Text extract:
People often ask each other, “Where is your data stored?” whether it’s photos, music, that book you just read or the report you’re overdue writing for work. The answer is usually “the cloud,” which means it is everywhere, somewhere and nowhere. You can access the data wherever you have connectivity, it is stored in a data center (or several data centers) and tucked away who-knows-where, and it is in a conventional sense nowhere, since it is not physically stored at home or the office.
So, what does all this mean for RS? The acquisition of information from a distance has always required massive amounts of data storage, fast and reliable network connectivity to move the data, and the computation needed to manipulate large rasters and the subsequent arrays or matrices used to manipulate them. There are several reasons why the cloud era is especially relevant to RS, including:
- The old adage of “move the computation to where the data is” has never been truer or timelier. It is increasingly infeasible, or at least inefficient, to store some RS datasets in more than one location. And for some projects, it is also infeasible from a bandwidth perspective to move data to a local office or machine. An example of this is Google Earth Engine (GEE), which allows users to develop algorithms using imagery stored as assets in Google infrastructure. These assets can be shared with other users without copying the data. Imagery from local storage, a Google Cloud Storage (GCS) bucket or another web location can be loaded into assets. The advent of Cloud Optimized GeoTIFFs (COGs) also mean that for data that is still stored remotely, an efficient mechanism enables only the required subset of an image to be retrieved.
It amazes me that scientific research and development that uses petabytes of data and massive amounts of computing power can be conducted using only a web browser. We have accomplished this at Woolpert when using Google Colab in conjunction with the GEE Python API. The network truly is the computer so, with internet connectivity, your data, computation and project are available anywhere. - New tools and capabilities change the way science is performed, whether through more powerful microscopes, a modeling molecular bar behavior on a computer or having access to a particle accelerator. Likewise, cloud resources enable planetary-scale scientific problems to be pursued and, in some cases, to create new scientific methodologies. Issues such as climate change, natural resource management, urban planning and agriculture span the Earth and require algorithms combined with data at the appropriate geographic scales.
- Although programs such as Landsat set the precedent decades ago using multi-petabyte level storage, the increasing availability of data created from smallsat constellations will continue to require large amounts of storage. U.S.-based satellite operators are required by law to store every image that is downlinked to Earth. These smallsat constellations will also provide a diverse range of RS technologies—electro-optical imagery, synthetic aperture radar, radio frequency signals, hyperspectral, etc.—and a key differentiator will be using these datasets together. As we’ve seen from the many datasets hosted by Google and made available in GEE, scientists and researchers will benefit from COG-enabled and cloud-shared data availability, whether public or private.

Directions for this task: Write the next part of the text on remote sensing in the cloud era, starting after its last sentence. The listing is material separate from the text on remote sensing in the cloud era.

Extracted entries:

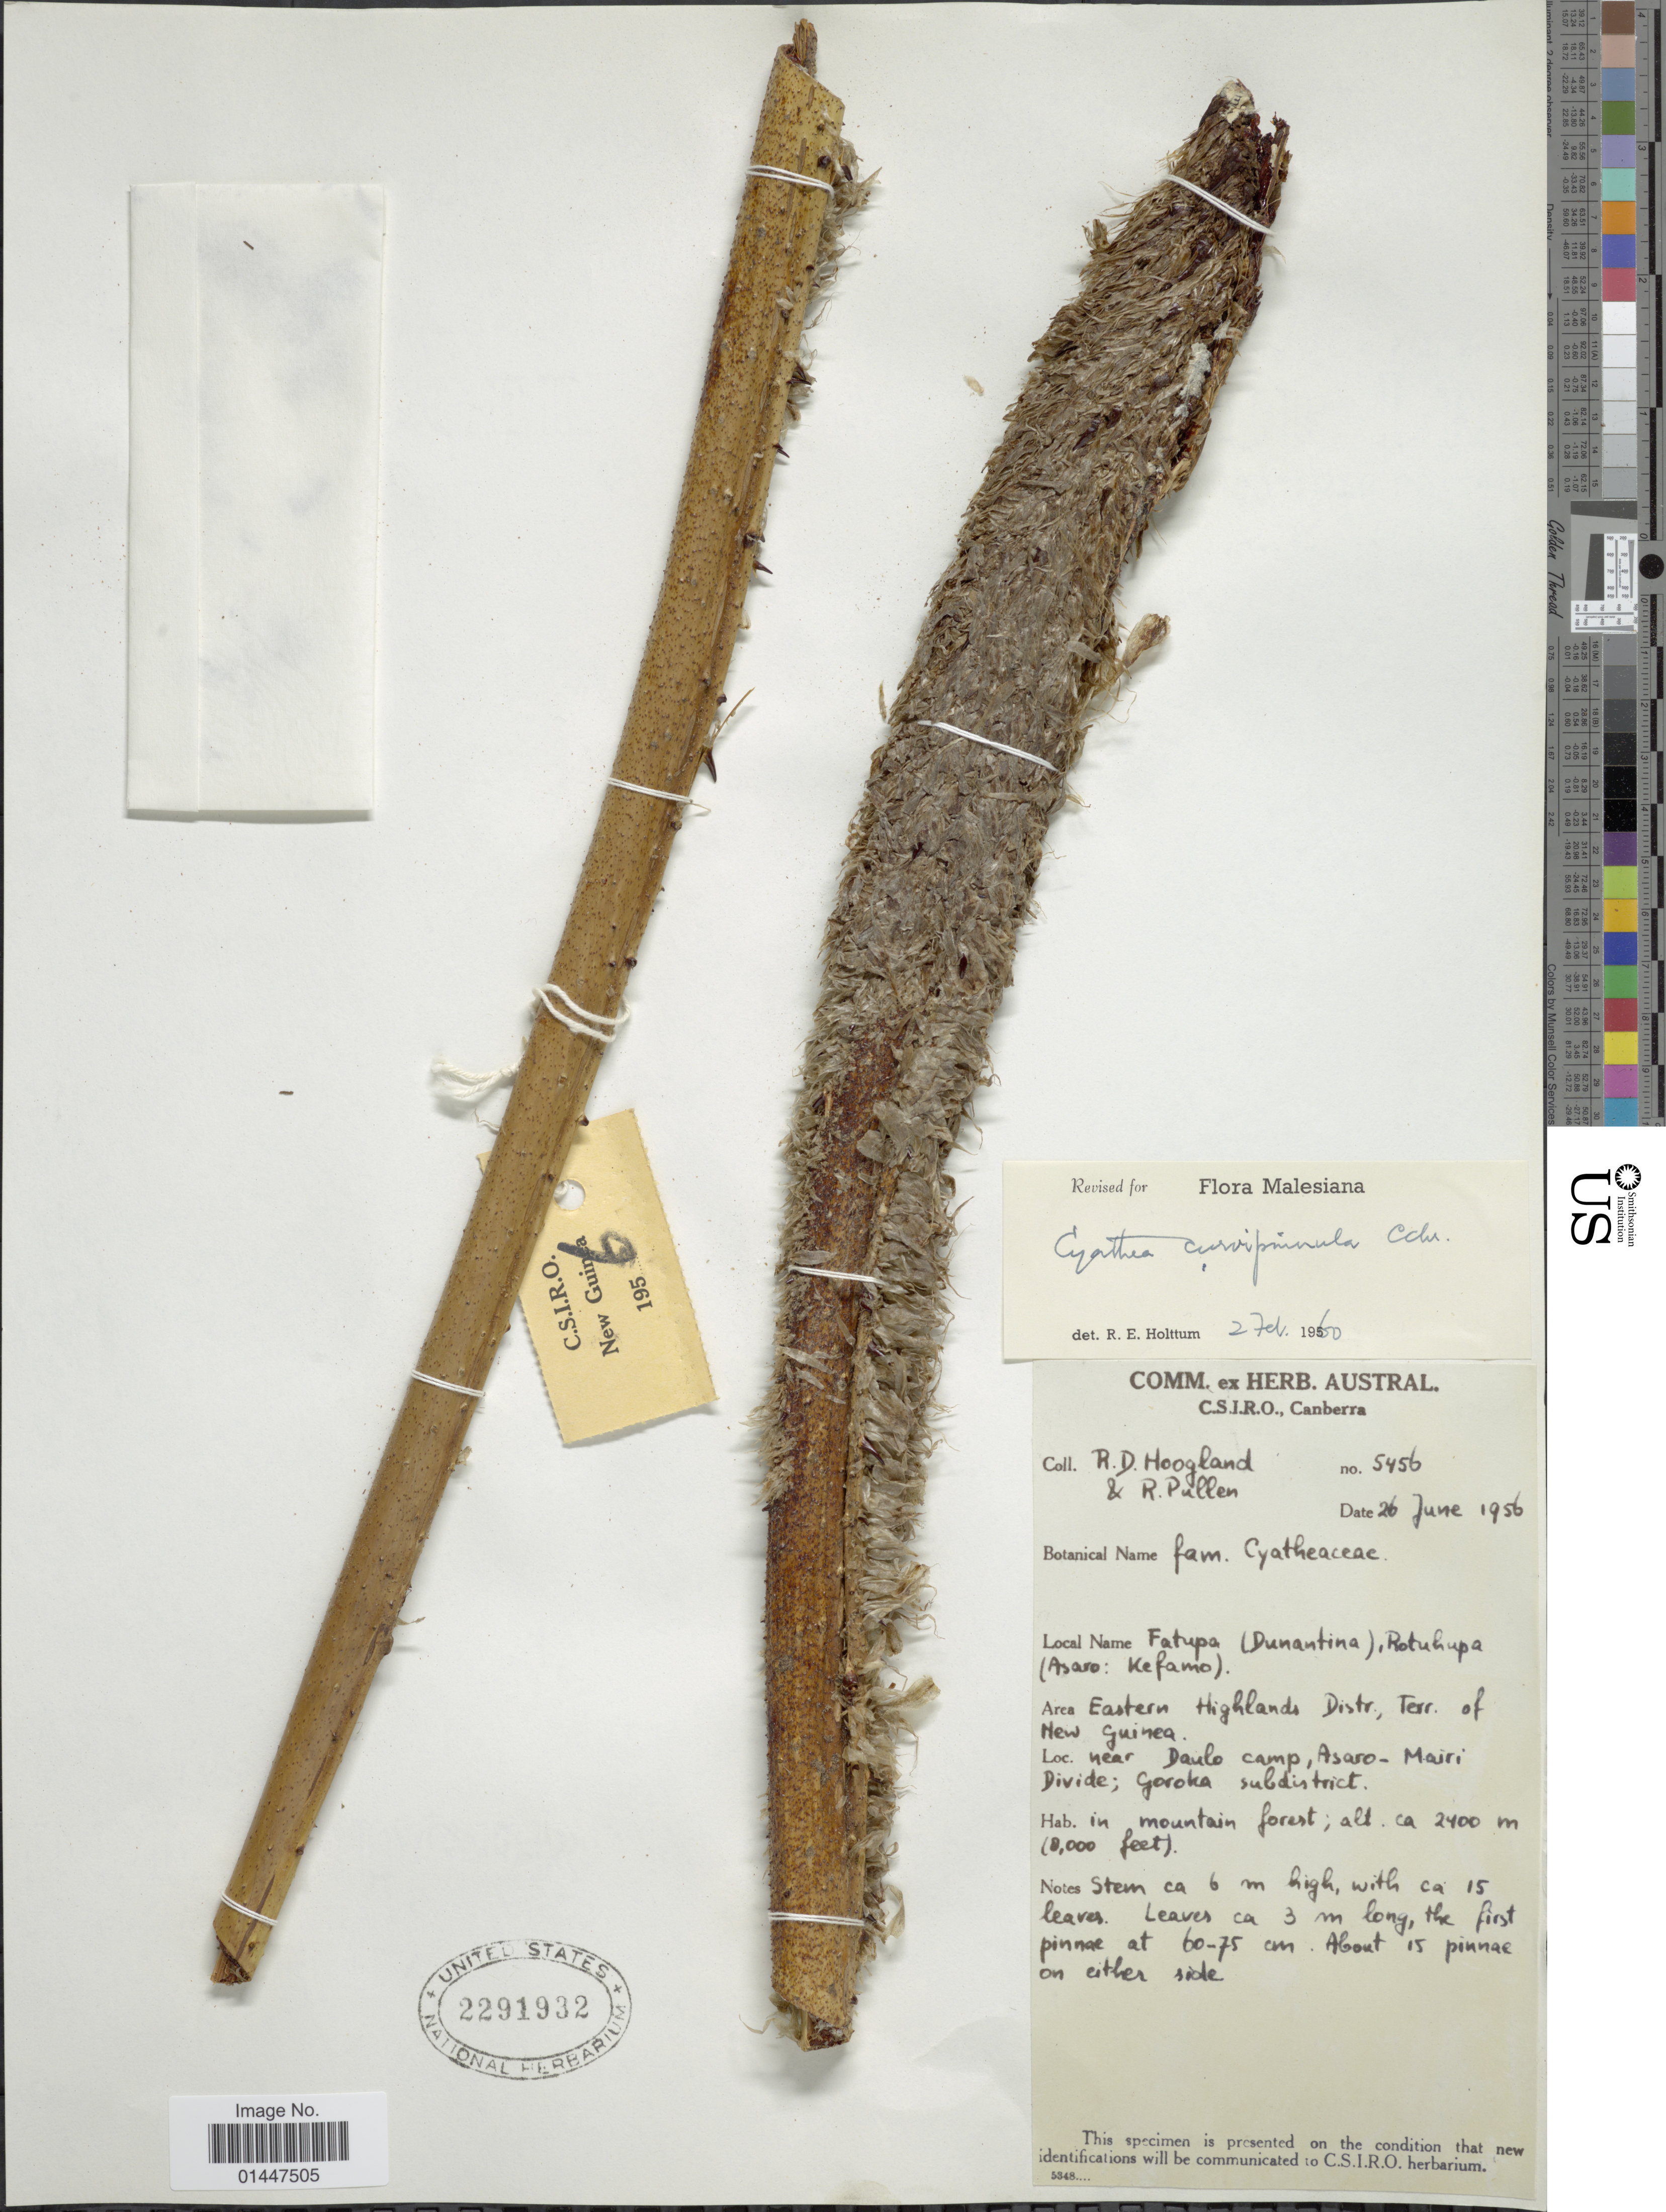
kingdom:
--
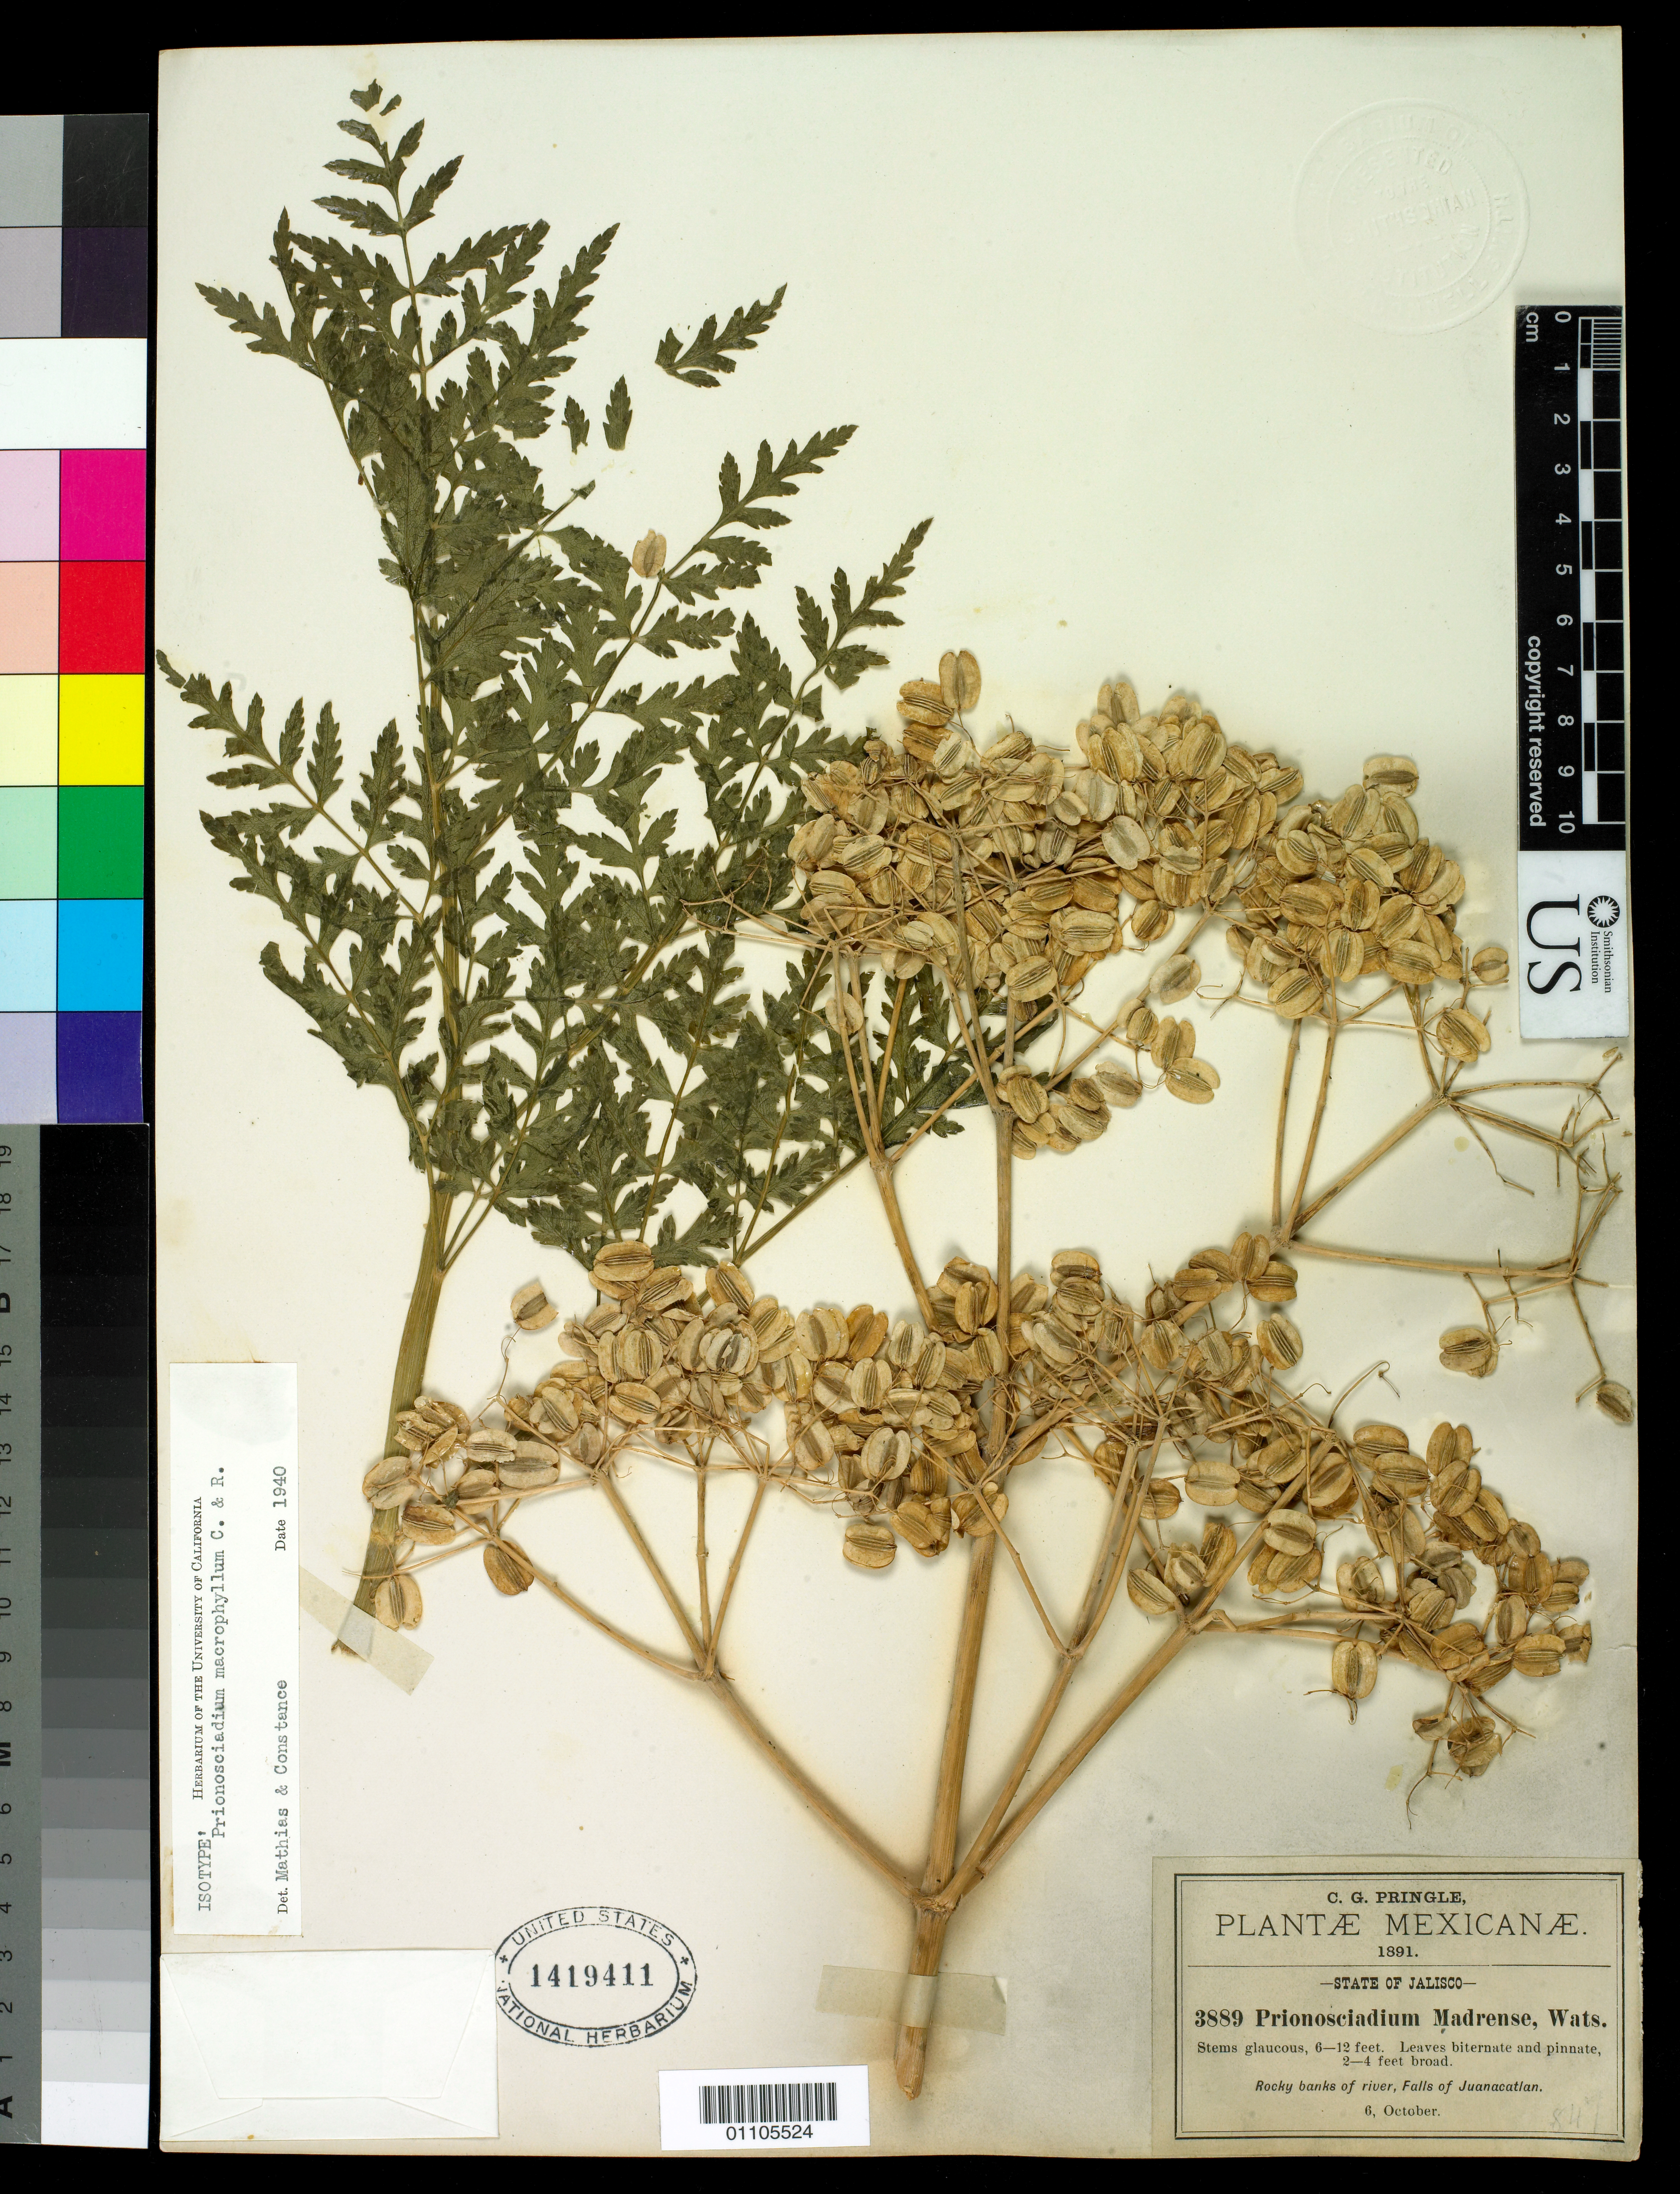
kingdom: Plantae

Output:
- So often RS data is a shared resource and a shared experience. Sharing can occur by default, like with public data, or by choice, as with commercial data made available to colleagues or partners. Both are good. A key tenet of science is reproducibility, and this extends beyond data availability to include the method used and presentation of findings.
The use of a Jupyter Notebook—an open-source application that allows the creation and sharing of documents that contain live code, equations, visualizations and narrative text—is a convenient way to achieve this. A Colab notebook enables the combination of executable code, rich text and images into a single document. For a consulting firm like Woolpert, these platforms provide a middle ground, or hybrid, of consulting services combined with products. For example, a client may want to have his or her own in-house scientists writing custom algorithms for RS data, but he or she also will want assistance with infrastructure management, data loading and preparation. This client may even want some algorithms written in the form of apps to provide building blocks for staff members. Additional RS data collected from companies such as Planet or Airbus also can be facilitated by a company like Woolpert. Simply put, scientists are not IT experts and they shouldn’t have to be.
Matthew Hutchinson
Woolpert Solutions Scientist Matthew Hutchinson, Ph.D., recently returned to Woolpert after working as a sales engineer at Planet and as a geographer for the federal government. Hutchinson, an expert in the geospatial and satellite industries, earned his doctorate at Curtin University in Perth, Australia. The Woolpert associate works in Washington, D.C.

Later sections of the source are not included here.